A team of physicists from Japan has revived a theory from 1867 that describes atoms as “knots” in a hypothetical aether, offering a new perspective on the persistent mystery of matter and antimatter. This work, published in Physical Review Letters, does not endorse the existence of aether as a fifth element, but instead proposes a scenario in which cosmic knots of energy gradually evolved into the matter we recognize today.
In the universe, every particle of matter is accompanied by its counterpart, antimatter. These pairs should have annihilated each other after the Big Bang, theoretically resulting in a universe filled solely with radiation. However, a puzzling imbalance, favoring matter over antimatter, has led to the existence of everything we observe, including our own physical presence.
Various explanations have been offered for this matter-antimatter asymmetry, primarily through mechanisms like charge-parity (CP) violation, yet a definitive solution remains elusive. The original concept proposed by William Thomson, known as Lord Kelvin, characterized atoms as closed curves or knots in three-dimensional space.
The recent interpretation extends this knot theory to wave packets of energy in the early universe. Following the Big Bang, a series of phase transitions caused disruptions in space, leaving “thread-like defects” in their wake. According to the researchers, these cosmic knots formed as filaments became intertwined due to the expansion and contraction of spacetime.
Ultimately, the knots may have untangled through a process known as quantum tunneling, where particles traverse barriers in the quantum realm, akin to ghosts passing through walls. If these knots exhibited a slight preference for matter over antimatter, their unravelling could shed light on the observed imbalance, as noted in the study.

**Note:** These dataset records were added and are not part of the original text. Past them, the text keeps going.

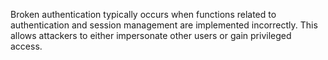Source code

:Broken authentication typically occurs when functions related to authentication and session management are implemented incorrectly.
This allows attackers to either impersonate other users or gain privileged access.
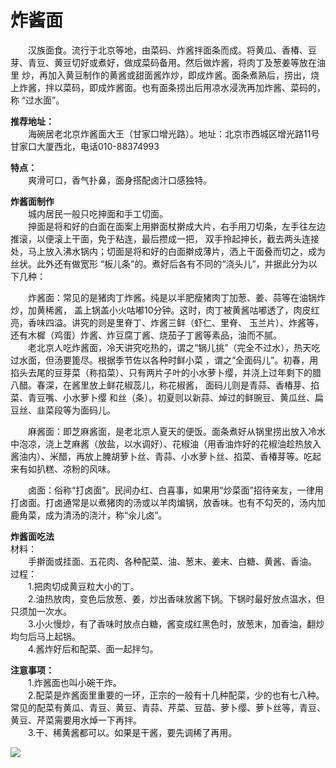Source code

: # 炸酱面  
  
&emsp;&emsp;汉族面食。流行于北京等地，由菜码、炸酱拌面条而成。将黄瓜、香椿、豆芽、青豆、黄豆切好或煮好，做成菜码备用。然后做炸酱，将肉丁及葱姜等放在油里 炒，再加入黄豆制作的黄酱或甜面酱炸炒，即成炸酱。面条煮熟后，捞出，烧上炸酱，拌以菜码，即成炸酱面。也有面条捞出后用凉水浸洗再加炸酱、菜码的，称 “过水面”。  
  
**推荐地址：**  
&emsp;&emsp;海碗居老北京炸酱面大王（甘家口增光路）。地址：北京市西城区增光路11号甘家口大厦西北，电话010-88374993  
  
**特点：**  
&emsp;&emsp;爽滑可口，香气扑鼻，面身搭配卤汁口感独特。  
  
**炸酱面制作**  
&emsp;&emsp;城内居民一般只吃抻面和手工切面。  
&emsp;&emsp;抻面是将和好的白面在面案上用擀面杖擀成大片，右手用刀切条，左手往左边推滚，以便滚上干面，免于粘连，最后攒成一把， 双手拎起抻长，截去两头连接处，马上放入沸水锅内；切面是将和好的白面擀成薄片，洒上干面叠而切之，成为丝状。此外还有做宽形 “板儿条”的。煮好后各有不同的“浇头儿”，并据此分为以下几种：  
  
&emsp;&emsp;炸酱面：常见的是猪肉丁炸酱。纯是以半肥瘦猪肉丁加葱、姜、蒜等在油锅炸炒，加黄稀酱， 盖上锅盖小火咕嘟10分钟。这时，肉丁被黄酱咕嘟透了，肉皮红亮，香味四溢。讲究的则是里脊丁、炸酱三鲜（虾仁、里脊、 玉兰片）、炸酱等，还有木樨（鸡蛋）炸酱、炸豆腐丁酱、烧茄子丁酱等素品，油而不腻。  
&emsp;&emsp;老北京人吃炸酱面，冷天讲究吃热的，谓之“锅儿挑”（完全不过水），热天吃过水面，但汤要篦尽。根据季节佐以各种时鲜小菜 ，谓之“全面码儿”。初春，用掐头去尾的豆芽菜（称掐菜）、只有两片子叶的小水萝卜缨，并浇上过年剩下的腊八醋。春深，在酱里放上鲜花椒蕊儿，称花椒酱， 面码儿则是青蒜、香椿芽、掐菜、青豆嘴、小水萝卜缨 和丝（条）。初夏则以新蒜、焯过的鲜豌豆、黄瓜丝、扁豆丝、韭菜段等为面码儿。  
  
&emsp;&emsp;麻酱面：即芝麻酱面，是老北京人夏天的便饭。面条煮好从锅里捞出放入冷水中泡凉，浇上芝麻酱（放盐，以水调好）、花椒油（用香油炸好的花椒油趁热放入酱油内）、米醋，再放上腌胡萝卜丝、青蒜、小水萝卜丝、掐菜、香椿芽等。吃起来有如扒糕、凉粉的风味。  
  
&emsp;&emsp;卤面：俗称“打卤面”。民间办红、白喜事，如果用“炒菜面”招待亲友，一律用打卤面。打卤通常是以煮猪肉的汤或以羊肉煸锅，放香味。也有不勾芡的，汤内加 鹿角菜，成为清汤的浇汁，称“氽儿卤”。  
  
**炸酱面吃法**  
材料：  
&emsp;&emsp;手擀面或挂面、五花肉、各种配菜、油、葱末、姜末、白糖、黄酱、香油。  
过程：  
&emsp;&emsp;1.把肉切成黄豆粒大小的丁。  
&emsp;&emsp;2.油热放肉，变色后放葱、姜，炒出香味放酱下锅。下锅时最好放点温水，但只须加一次水。  
&emsp;&emsp;3.小火慢炒，有了香味时放点白糖，酱变成红黑色时，放葱末，加香油，翻炒均匀后马上起锅。  
&emsp;&emsp;4.酱炸好后和配菜、面一起拌匀。  
  
**注意事项：**  
&emsp;&emsp;1.炸酱面也叫小碗干炸。  
&emsp;&emsp;2.配菜是炸酱面里重要的一环，正宗的一般有十几种配菜，少的也有七八种。常见的配菜有黄瓜、青豆、黄豆、青蒜、芹菜、豆苗、萝卜缨、萝卜丝等，青豆、黄豆、芹菜需要用水焯一下再拌。  
&emsp;&emsp;3.干、稀黄酱都可以。如果是干酱，要先调稀了再用。  
  
![](https://raw.staticdn.net/szqq0512/Pic/main/img/202201211933873.png)  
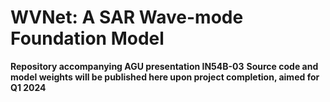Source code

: # WVNet: A SAR Wave-mode Foundation Model
__Repository accompanying AGU presentation IN54B-03__
__Source code and model weights will be published here upon project completion, aimed for Q1 2024__
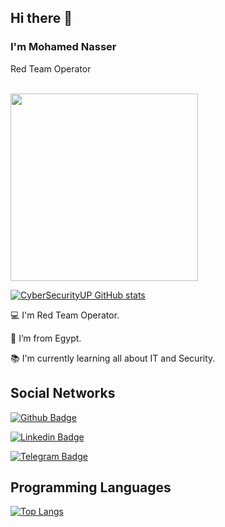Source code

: ## Hi there 👋

<!--
**CyberSecurityUP/CyberSecurityUP** is a ✨ _special_ ✨ repository because its `README.md` (this file) appears on your GitHub profile.

Here are some ideas to get you started:

- 🔭 I’m currently working on ...
- 🌱 I’m currently learning ...
- 👯 I’m looking to collaborate on ...
- 🤔 I’m looking for help with ...
- 💬 Ask me about ...
- 📫 How to reach me: ...
- 😄 Pronouns: ...
- ⚡ Fun fact: ...
-->

### I'm Mohamed Nasser

Red Team Operator
 

<br>

<img src="https://media.giphy.com/media/3oEjHWpiVIOGXT5l9m/giphy.gif" width="300">

</br>

[![CyberSecurityUP GitHub stats](https://github-readme-stats.vercel.app/api?username=Mohamednasser-0&theme=dark)](https://github.com/Mohamednasser-0/github-readme-stats)

:computer: I'm Red Team Operator.

:house_with_garden: I’m from Egypt.

:books: I'm currently learning all about IT and Security.

## Social Networks

[![Github Badge](https://img.shields.io/badge/-Github-000?style=flat-square&logo=Github&logoColor=white&link=https://github.com/Mohamednasser-0)](https://github.com/Mohamednasser-0)

[![Linkedin Badge](https://img.shields.io/badge/-LinkedIn-blue?style=flat-square&logo=Linkedin&logoColor=white&link=https://https://www.linkedin.com/in/mohamed-soliman-00202324b/)](https://www.linkedin.com/in/mohamed-soliman-00202324b/)

[![Telegram Badge](https://img.shields.io/badge/Telegram-1DA1F2?style=for-the-badge&logo=Telegram&logoColor=white&link=https://t.me/mohamednassersoliman)](https://t.me/mohamednassersoliman)

## Programming Languages

[![Top Langs](https://github-readme-stats.vercel.app/api/top-langs/?username=Mohamednasser-0&langs_count=8)](https://github.com/Mohamednasser-0/github-readme-stats)
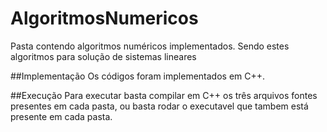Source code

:# AlgoritmosNumericos
Pasta contendo algoritmos numéricos implementados. Sendo estes algoritmos para solução de sistemas lineares

##Implementação
Os códigos foram implementados em C++.

##Execução
Para executar basta compilar em C++ os três arquivos fontes presentes em cada pasta, ou basta rodar o executavel que tambem está presente em cada pasta.
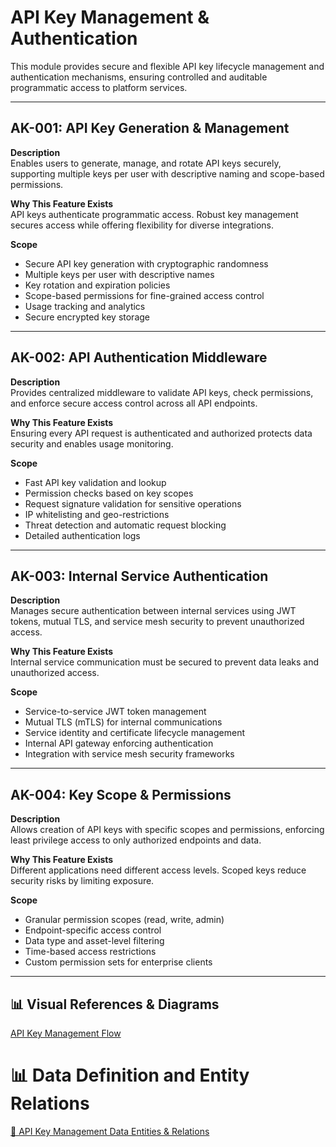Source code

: # API Key Management & Authentication

This module provides secure and flexible API key lifecycle management and authentication mechanisms, ensuring controlled and auditable programmatic access to platform services.

---

## AK-001: API Key Generation & Management

**Description**  
Enables users to generate, manage, and rotate API keys securely, supporting multiple keys per user with descriptive naming and scope-based permissions.

**Why This Feature Exists**  
API keys authenticate programmatic access. Robust key management secures access while offering flexibility for diverse integrations.

**Scope**

- Secure API key generation with cryptographic randomness
- Multiple keys per user with descriptive names
- Key rotation and expiration policies
- Scope-based permissions for fine-grained access control
- Usage tracking and analytics
- Secure encrypted key storage

---

## AK-002: API Authentication Middleware

**Description**  
Provides centralized middleware to validate API keys, check permissions, and enforce secure access control across all API endpoints.

**Why This Feature Exists**  
Ensuring every API request is authenticated and authorized protects data security and enables usage monitoring.

**Scope**

- Fast API key validation and lookup
- Permission checks based on key scopes
- Request signature validation for sensitive operations
- IP whitelisting and geo-restrictions
- Threat detection and automatic request blocking
- Detailed authentication logs

---

## AK-003: Internal Service Authentication

**Description**  
Manages secure authentication between internal services using JWT tokens, mutual TLS, and service mesh security to prevent unauthorized access.

**Why This Feature Exists**  
Internal service communication must be secured to prevent data leaks and unauthorized access.

**Scope**

- Service-to-service JWT token management
- Mutual TLS (mTLS) for internal communications
- Service identity and certificate lifecycle management
- Internal API gateway enforcing authentication
- Integration with service mesh security frameworks

---

## AK-004: Key Scope & Permissions

**Description**  
Allows creation of API keys with specific scopes and permissions, enforcing least privilege access to only authorized endpoints and data.

**Why This Feature Exists**  
Different applications need different access levels. Scoped keys reduce security risks by limiting exposure.

**Scope**

- Granular permission scopes (read, write, admin)
- Endpoint-specific access control
- Data type and asset-level filtering
- Time-based access restrictions
- Custom permission sets for enterprise clients

---

## 📊 Visual References & Diagrams

<a href="https://miro.com/app/board/uXjVJbMT7pg=/?moveToWidget=3458764635973940032&cot=10" target="_blank"> API Key Management Flow </a>

# 📊 Data Definition and Entity Relations

<a href="../Data_Defination_Sheet/7-api-key-management--authentication.md" target="_blank">🔗 API Key Management Data Entities & Relations</a>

Co-author of the study, Yu Hamada, a particle physicist at Keio University, commented, “Basically, this collapse produces a lot of particles.” Among these particles are a type of neutrino, which are electrically neutral and nearly massless. Their decay could potentially create the imbalance between matter and antimatter, as Hamada elaborated, “These heavy neutrinos decay into lighter particles, such as electrons and photons, creating a secondary cascade that reheats the universe.”
According to Hamada, neutrinos can be viewed as the progenitors of all matter in the universe, including human beings, while the knots serve as their “grandparents.” This innovative proposal represents a fresh angle on the matter-antimatter dilemma, though the researchers acknowledge that it remains a theoretical framework at this stage.
Their calculations suggest that the collapse of these cosmic knots should produce strings—structures that could be detected by gravitational wave observatories like LIGO and LISA. If such detections occur, it would undoubtedly excite proponents of string theory.